Outro jovem que vem mudando a cena e a realidade brasileira através de sua arte, nascido em 1994 na Zona Norte (ou O Mundo ao Norte como o mesmo costuma dizer) do Rio de Janeiro, Sant’Clair é um dos músicos mais maduros e conscientes dentro do hip-hop. Começou no rap através de batalhas, inspirado por seu grande mentor MC Marechal, um dos nomes mais relevantes do século 21 no hip-hop, que o escolheu para fazer parte do seu selo #VVAR (Vamos Voltar A Realidade), seguindo a filosofia Um Só Caminho, que tem como objetivo utilizar de princípios de conhecimento e raízes para composição de suas letras. Sant ganhou reconhecimento ao lançar o single É o Rap, no ano de 2014, onde o fantástico emcee se apresenta ao publico, falando sobre espiritualidade, reflexão e inspiração aos mais jovens que se interessam pelo movimento. Em 2015 com um nome mais fixo na cena, lançou “O Que Separa os Homens, dos Meninos, Vol. 1”, contendo 6 faixas com a mão de nomes como Luiz Café, Mr. Break, Damien Seth, Carlos Café e o próprio Marechal, que mostram a real face de Sant, caracterizando a diferença entre ser um homem e um menino dentro do game, afinal lançar o primeiro trampo solo sob observação desses monstros, não deve ser fácil.

Com a promessa de mais edições do álbum, Sant seguiu fazendo sucesso, com demais participações em outros sons e singles, participou de Poetas no Topo e trouxe consigo uma das linhas mais incomuns já ouvidas. A palavra “merda” foi citada 17 vezes durante a música, após uma conversa com BK, que serviu de ponte na música: “Coé Sant, pega a visão menor, chuva de MEC. Só pode falar merda na música fechou?“ 

Esse lado irônico e esperto de Sant, mostrou uma criatividade afável que o alçou em um patamar ainda mais alto. Atualmente, o carioca é um dos melhores letristas da cena, alcançou muito reconhecimento e faz parte do coletivo “d'O Mundo ao Norte “, que contém artistas em diversos âmbitos como DJ LN, Kayuá e Tiago Mac, onde por eles são feitos diversos movimentos culturais urbanos, que vão além da música.

■ Informações extraídas ■
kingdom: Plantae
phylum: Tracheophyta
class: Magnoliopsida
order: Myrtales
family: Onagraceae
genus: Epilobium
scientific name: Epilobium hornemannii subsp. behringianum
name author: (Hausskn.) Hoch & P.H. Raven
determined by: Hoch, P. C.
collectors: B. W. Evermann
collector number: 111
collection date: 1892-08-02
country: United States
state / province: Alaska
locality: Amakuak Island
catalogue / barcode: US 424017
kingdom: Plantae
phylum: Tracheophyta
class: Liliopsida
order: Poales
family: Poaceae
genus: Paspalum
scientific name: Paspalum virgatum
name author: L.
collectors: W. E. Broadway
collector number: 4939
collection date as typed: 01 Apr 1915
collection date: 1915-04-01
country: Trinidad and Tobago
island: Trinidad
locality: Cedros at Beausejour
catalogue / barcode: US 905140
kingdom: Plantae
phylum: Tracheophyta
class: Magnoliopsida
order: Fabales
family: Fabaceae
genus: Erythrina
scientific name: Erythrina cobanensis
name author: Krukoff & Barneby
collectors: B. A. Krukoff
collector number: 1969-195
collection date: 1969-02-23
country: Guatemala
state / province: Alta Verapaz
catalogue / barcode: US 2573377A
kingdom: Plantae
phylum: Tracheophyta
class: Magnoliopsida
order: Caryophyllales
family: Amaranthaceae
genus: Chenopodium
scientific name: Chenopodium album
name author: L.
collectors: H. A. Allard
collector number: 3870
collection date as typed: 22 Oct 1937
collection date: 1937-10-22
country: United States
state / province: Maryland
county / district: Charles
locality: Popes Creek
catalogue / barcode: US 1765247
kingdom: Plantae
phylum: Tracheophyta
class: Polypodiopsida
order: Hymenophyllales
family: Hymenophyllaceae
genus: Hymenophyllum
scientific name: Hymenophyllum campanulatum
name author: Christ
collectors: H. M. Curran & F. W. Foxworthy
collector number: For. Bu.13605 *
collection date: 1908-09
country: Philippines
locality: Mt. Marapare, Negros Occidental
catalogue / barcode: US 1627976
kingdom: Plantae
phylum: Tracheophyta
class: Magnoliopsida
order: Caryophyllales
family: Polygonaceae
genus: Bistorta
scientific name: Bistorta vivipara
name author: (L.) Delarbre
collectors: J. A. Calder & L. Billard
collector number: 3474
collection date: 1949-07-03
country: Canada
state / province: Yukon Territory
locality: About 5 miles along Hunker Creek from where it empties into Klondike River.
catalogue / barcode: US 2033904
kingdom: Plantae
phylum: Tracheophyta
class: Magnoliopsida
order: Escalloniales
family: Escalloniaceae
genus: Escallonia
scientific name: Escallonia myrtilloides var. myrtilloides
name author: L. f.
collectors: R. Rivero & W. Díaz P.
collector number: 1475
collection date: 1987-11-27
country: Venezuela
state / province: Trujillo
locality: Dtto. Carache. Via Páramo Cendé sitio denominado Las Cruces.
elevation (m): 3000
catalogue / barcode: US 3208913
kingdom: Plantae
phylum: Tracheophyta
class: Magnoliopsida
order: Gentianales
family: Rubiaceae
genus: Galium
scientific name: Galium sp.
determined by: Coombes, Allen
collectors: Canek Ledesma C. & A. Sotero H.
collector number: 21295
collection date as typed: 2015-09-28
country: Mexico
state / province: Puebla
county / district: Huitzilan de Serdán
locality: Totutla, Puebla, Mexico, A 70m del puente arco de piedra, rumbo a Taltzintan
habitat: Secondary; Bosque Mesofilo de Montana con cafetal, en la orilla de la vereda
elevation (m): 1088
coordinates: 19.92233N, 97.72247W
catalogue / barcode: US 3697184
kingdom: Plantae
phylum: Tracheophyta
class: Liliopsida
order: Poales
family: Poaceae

■ Instrução ■
Retome o texto sobre Sant’Clair logo após a última frase e dê continuidade a ele.

■ Área de resposta ■
JXNVS

Jonas Chagas não tem como foco principal rimar, ele talvez seja o Dr. Dre que não merecemos, dadas as devidas proporções. JXNVS faz parte do coletivo Bloco 7 e Pirâmide Perdida, é um fiel escudeiro de BK’ e já produziu diversas tracks para artistas de todo o cenário do rap nacional. Além de produtor é DJ e de vez em quando solta umas linhas como em Poetas no Topo e vocal de apoio em shows.

JXNVS começou soltando beats no SoundCloud como 95% dos homeproducers do mundo. Em parceria com a Café Crime, meteu a cara e produziu por falta de beatmakers para montar as bases na época, aprendeu por conta própria e passou a utilizar samples muito bem selecionados, com vinis em sua maioria bem raros, segundo o próprio relatou em uma das anotações no Genius: “[...]tenho algumas reliquias em casa q ainda nem sampleei, pra achar tive q pesquisar bastante!” Participou do grupo Néctar Gang e desde então vem crescendo com serviços para artistas como Luccas Carlos, Sain, Akira Presidente, entre outros, foi essencial para a parte musical de Castelos & Ruínas (lembra dele?), um dos melhores álbuns de 2016. A mão de JXNVStradamus também se fez presente no EP de 3 faixas de BK: Antes dos Gigantes Chegarem Vol. 1, que contou com 3 videoclipes exclusivos e produção de JXNVS em “Take Your Little Vision”, se consolidando enfim como um dos melhores na atualidade, mas lembre-se, seus beats não são desse mundo.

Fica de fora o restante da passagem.